▶ [EXERCISE BRIEF] Copy out exactly the lines beginning with the one that contains "left ankle: (235, 420)" and ending at the last line of the listing, skipping any pictures.
※ ※ ※
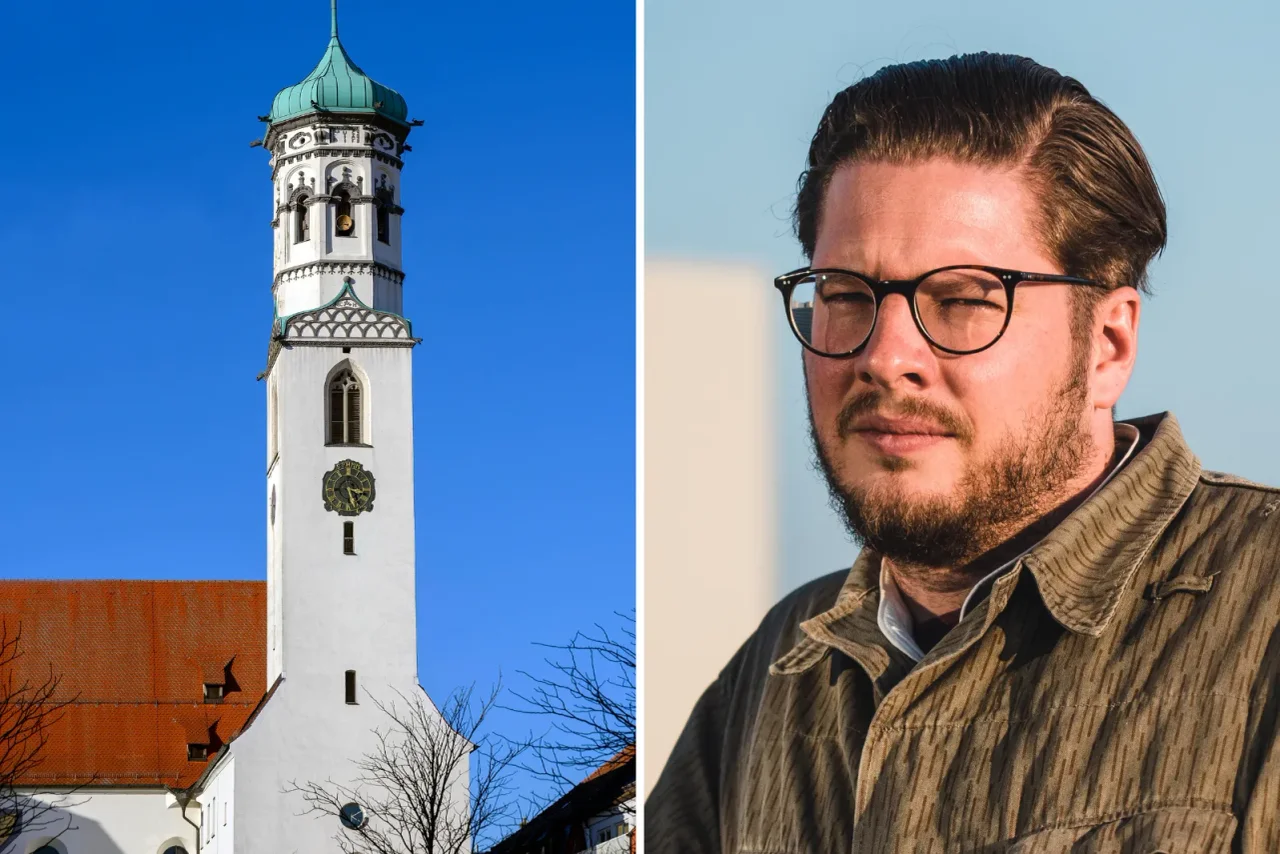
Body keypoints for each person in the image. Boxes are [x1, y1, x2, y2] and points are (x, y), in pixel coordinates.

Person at [646, 52, 1280, 852]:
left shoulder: (1264, 615)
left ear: (1108, 345)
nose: (885, 355)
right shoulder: (776, 671)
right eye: (847, 295)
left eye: (964, 299)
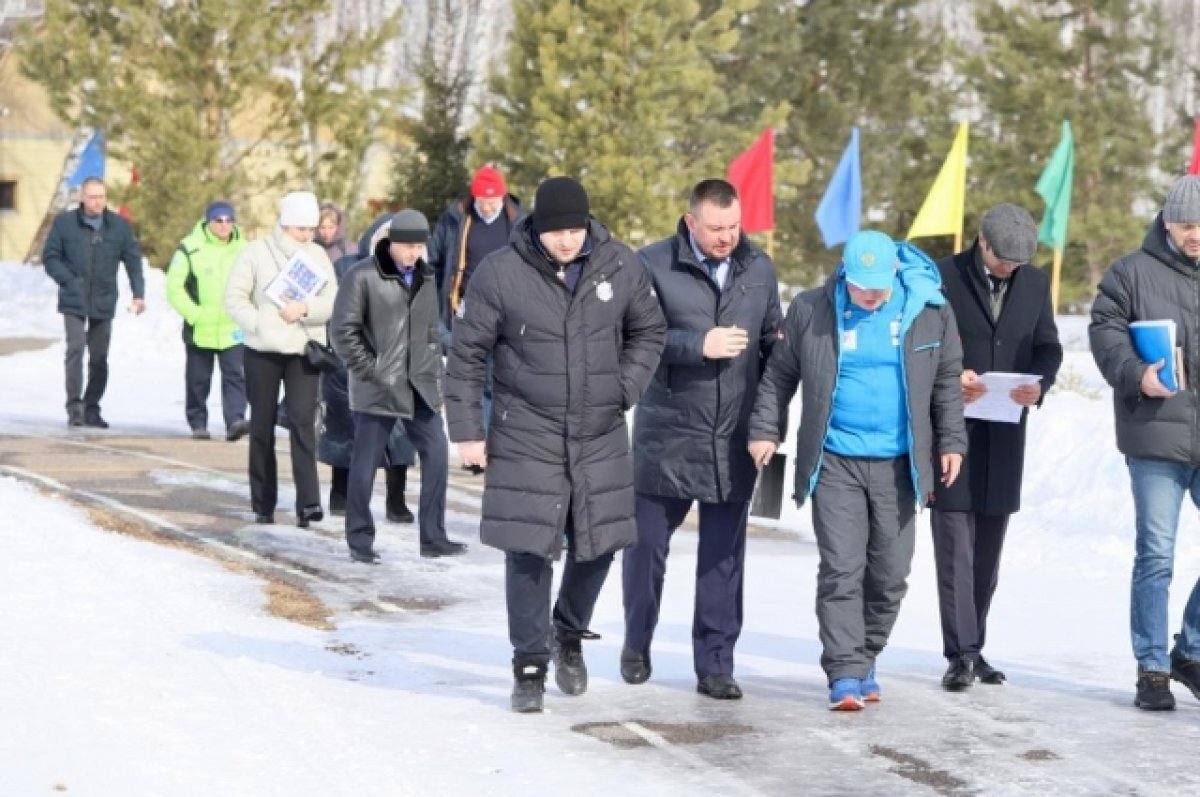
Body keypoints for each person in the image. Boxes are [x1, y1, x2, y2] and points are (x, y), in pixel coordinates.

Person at [444, 176, 666, 713]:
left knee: (600, 541)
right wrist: (469, 431)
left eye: (574, 229)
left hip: (599, 429)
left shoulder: (620, 264)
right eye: (555, 231)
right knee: (528, 548)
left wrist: (624, 388)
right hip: (527, 429)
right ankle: (529, 665)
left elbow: (649, 331)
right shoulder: (501, 272)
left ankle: (568, 630)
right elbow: (468, 355)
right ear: (537, 228)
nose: (566, 240)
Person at [748, 230, 966, 711]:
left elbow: (947, 381)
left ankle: (866, 653)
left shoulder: (929, 311)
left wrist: (951, 441)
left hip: (899, 464)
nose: (868, 296)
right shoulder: (811, 310)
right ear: (844, 274)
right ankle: (844, 671)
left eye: (877, 286)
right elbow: (779, 376)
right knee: (842, 569)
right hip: (836, 460)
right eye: (859, 285)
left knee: (890, 575)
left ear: (894, 273)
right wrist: (766, 428)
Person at [622, 178, 782, 700]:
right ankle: (637, 641)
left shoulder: (759, 270)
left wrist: (766, 426)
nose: (726, 237)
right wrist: (699, 344)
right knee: (645, 548)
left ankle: (715, 664)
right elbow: (632, 339)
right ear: (691, 222)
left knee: (723, 559)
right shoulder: (651, 264)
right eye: (715, 228)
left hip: (732, 437)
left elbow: (773, 354)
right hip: (667, 434)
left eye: (734, 226)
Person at [931, 204, 1062, 691]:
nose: (1011, 268)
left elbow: (1048, 346)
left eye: (1019, 261)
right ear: (981, 241)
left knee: (988, 552)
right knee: (955, 548)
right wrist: (952, 375)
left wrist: (1040, 384)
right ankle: (959, 653)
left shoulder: (1035, 283)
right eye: (1004, 258)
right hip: (951, 433)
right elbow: (924, 345)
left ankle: (975, 647)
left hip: (1006, 433)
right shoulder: (942, 276)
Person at [1090, 174, 1200, 711]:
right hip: (1155, 433)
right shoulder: (1130, 272)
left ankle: (1192, 649)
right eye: (1186, 225)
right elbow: (1104, 330)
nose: (1196, 235)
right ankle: (1153, 667)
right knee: (1156, 555)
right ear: (1167, 223)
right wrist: (1137, 374)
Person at [330, 210, 468, 563]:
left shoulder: (426, 276)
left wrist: (437, 379)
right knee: (365, 464)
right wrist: (371, 371)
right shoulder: (361, 276)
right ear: (391, 243)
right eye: (406, 246)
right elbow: (342, 331)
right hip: (377, 387)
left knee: (437, 455)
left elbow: (431, 333)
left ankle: (433, 536)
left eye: (417, 246)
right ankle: (359, 540)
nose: (412, 253)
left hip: (420, 384)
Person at [224, 190, 337, 528]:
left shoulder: (317, 256)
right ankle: (263, 502)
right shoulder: (257, 253)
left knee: (304, 424)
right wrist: (259, 324)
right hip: (262, 352)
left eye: (311, 229)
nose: (307, 235)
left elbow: (333, 297)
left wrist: (306, 308)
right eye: (301, 228)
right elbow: (234, 298)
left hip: (303, 351)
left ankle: (308, 503)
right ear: (285, 225)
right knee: (261, 426)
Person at [319, 214, 416, 522]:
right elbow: (332, 313)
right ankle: (340, 493)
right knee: (346, 428)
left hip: (396, 361)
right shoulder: (345, 268)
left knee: (399, 431)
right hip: (349, 361)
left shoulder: (413, 273)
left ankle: (396, 499)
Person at [42, 176, 146, 428]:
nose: (97, 202)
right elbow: (51, 256)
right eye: (92, 197)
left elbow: (133, 261)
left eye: (101, 197)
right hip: (73, 298)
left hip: (104, 298)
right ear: (82, 197)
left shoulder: (119, 227)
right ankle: (74, 407)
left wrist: (138, 293)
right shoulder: (65, 224)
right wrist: (68, 281)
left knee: (99, 357)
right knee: (76, 349)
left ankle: (92, 407)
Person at [166, 200, 251, 442]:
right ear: (208, 222)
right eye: (218, 220)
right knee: (198, 379)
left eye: (228, 220)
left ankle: (235, 420)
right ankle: (198, 422)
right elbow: (174, 287)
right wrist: (195, 314)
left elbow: (256, 283)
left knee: (236, 375)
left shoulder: (245, 249)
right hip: (200, 327)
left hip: (233, 327)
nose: (224, 225)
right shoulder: (190, 248)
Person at [428, 164, 524, 337]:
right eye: (481, 202)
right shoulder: (454, 220)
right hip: (463, 312)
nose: (486, 208)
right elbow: (432, 264)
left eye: (492, 203)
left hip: (506, 315)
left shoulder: (520, 224)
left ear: (502, 198)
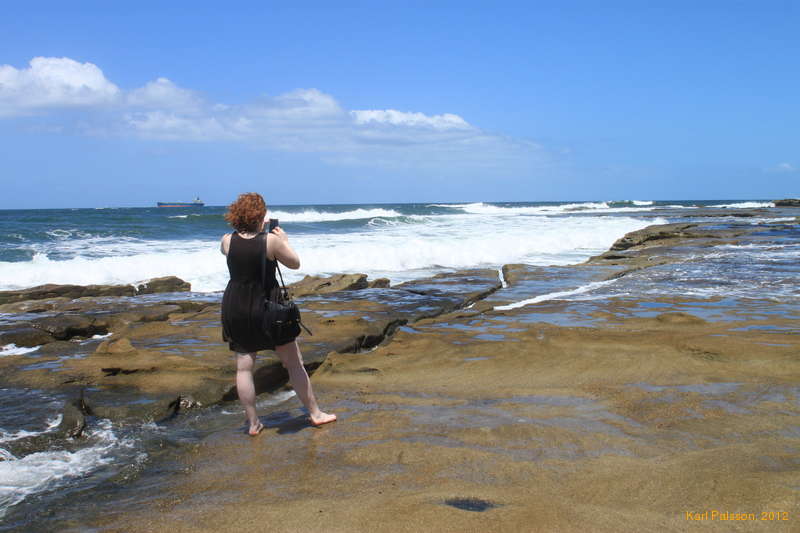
※ ※ ※
▶ [OUTPUT FOR THIS TASK]
left ankle: (235, 420)
right ankle: (198, 422)
right elbow: (174, 287)
right wrist: (195, 314)
left elbow: (256, 283)
left knee: (236, 375)
left shoulder: (245, 249)
right hip: (200, 327)
left hip: (233, 327)
nose: (224, 225)
right shoulder: (190, 248)
Person at [428, 164, 524, 337]:
right eye: (481, 202)
right shoulder: (454, 220)
right hip: (463, 312)
nose: (486, 208)
right elbow: (432, 264)
left eye: (492, 203)
left hip: (506, 315)
left shoulder: (520, 224)
left ear: (502, 198)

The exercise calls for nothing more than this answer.